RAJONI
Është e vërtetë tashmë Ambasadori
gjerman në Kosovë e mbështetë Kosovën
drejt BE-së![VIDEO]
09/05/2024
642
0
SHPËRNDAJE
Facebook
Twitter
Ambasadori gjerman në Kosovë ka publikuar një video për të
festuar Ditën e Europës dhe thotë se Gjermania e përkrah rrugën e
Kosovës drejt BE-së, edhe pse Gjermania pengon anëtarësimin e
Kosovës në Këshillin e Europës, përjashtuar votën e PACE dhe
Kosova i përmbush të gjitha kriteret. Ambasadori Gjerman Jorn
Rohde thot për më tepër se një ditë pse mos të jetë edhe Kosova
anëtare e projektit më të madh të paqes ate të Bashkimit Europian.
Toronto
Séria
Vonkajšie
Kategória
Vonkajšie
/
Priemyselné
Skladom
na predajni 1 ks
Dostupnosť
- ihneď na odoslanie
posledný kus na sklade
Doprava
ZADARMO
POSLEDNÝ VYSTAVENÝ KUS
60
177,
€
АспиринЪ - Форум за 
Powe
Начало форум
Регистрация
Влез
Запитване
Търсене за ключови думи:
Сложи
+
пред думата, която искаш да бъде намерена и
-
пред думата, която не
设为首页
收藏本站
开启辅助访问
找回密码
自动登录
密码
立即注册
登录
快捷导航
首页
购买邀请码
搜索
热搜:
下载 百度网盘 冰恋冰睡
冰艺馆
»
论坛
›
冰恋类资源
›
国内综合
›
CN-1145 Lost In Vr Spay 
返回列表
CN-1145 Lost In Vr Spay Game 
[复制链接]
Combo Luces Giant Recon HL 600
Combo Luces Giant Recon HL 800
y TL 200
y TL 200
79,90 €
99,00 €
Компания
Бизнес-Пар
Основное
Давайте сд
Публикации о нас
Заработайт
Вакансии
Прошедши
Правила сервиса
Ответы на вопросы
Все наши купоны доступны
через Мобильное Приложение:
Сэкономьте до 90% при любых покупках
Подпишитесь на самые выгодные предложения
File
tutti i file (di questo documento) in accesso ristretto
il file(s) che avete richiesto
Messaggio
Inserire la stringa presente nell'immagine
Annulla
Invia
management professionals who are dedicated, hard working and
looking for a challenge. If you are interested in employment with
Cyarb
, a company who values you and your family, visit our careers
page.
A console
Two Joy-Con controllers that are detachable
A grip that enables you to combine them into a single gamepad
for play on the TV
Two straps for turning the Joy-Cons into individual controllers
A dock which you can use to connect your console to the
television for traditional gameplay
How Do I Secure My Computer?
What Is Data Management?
+ + + + + + +
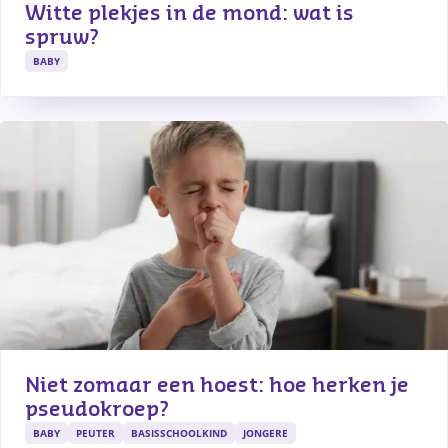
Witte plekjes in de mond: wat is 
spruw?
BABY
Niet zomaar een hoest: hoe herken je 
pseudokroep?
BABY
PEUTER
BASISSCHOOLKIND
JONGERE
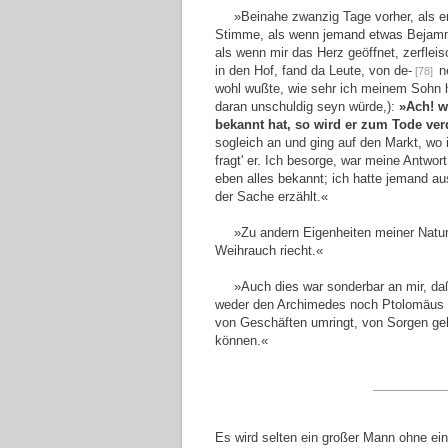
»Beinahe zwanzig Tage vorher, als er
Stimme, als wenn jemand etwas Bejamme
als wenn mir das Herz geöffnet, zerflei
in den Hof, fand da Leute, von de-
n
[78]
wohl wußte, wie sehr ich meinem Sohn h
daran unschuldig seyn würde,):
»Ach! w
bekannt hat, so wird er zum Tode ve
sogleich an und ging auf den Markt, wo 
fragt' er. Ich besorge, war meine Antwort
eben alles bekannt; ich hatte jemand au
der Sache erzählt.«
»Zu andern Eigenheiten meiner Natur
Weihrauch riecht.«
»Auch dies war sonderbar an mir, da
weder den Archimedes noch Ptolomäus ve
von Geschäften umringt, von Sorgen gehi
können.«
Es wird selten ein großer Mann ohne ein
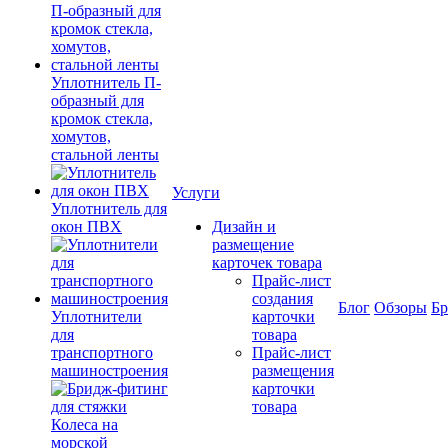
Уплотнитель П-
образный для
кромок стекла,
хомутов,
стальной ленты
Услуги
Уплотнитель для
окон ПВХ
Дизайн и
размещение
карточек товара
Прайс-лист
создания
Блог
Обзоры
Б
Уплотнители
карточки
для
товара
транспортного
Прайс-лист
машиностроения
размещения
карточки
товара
+ + + + + + +
> **WRITTEN TASK**
Pull out every line of the records above that contains the word "Gjermania".

> **RESULT BELOW**
festuar Ditën e Europës dhe thotë se Gjermania e përkrah rrugën e
Kosovës drejt BE-së, edhe pse Gjermania pengon anëtarësimin e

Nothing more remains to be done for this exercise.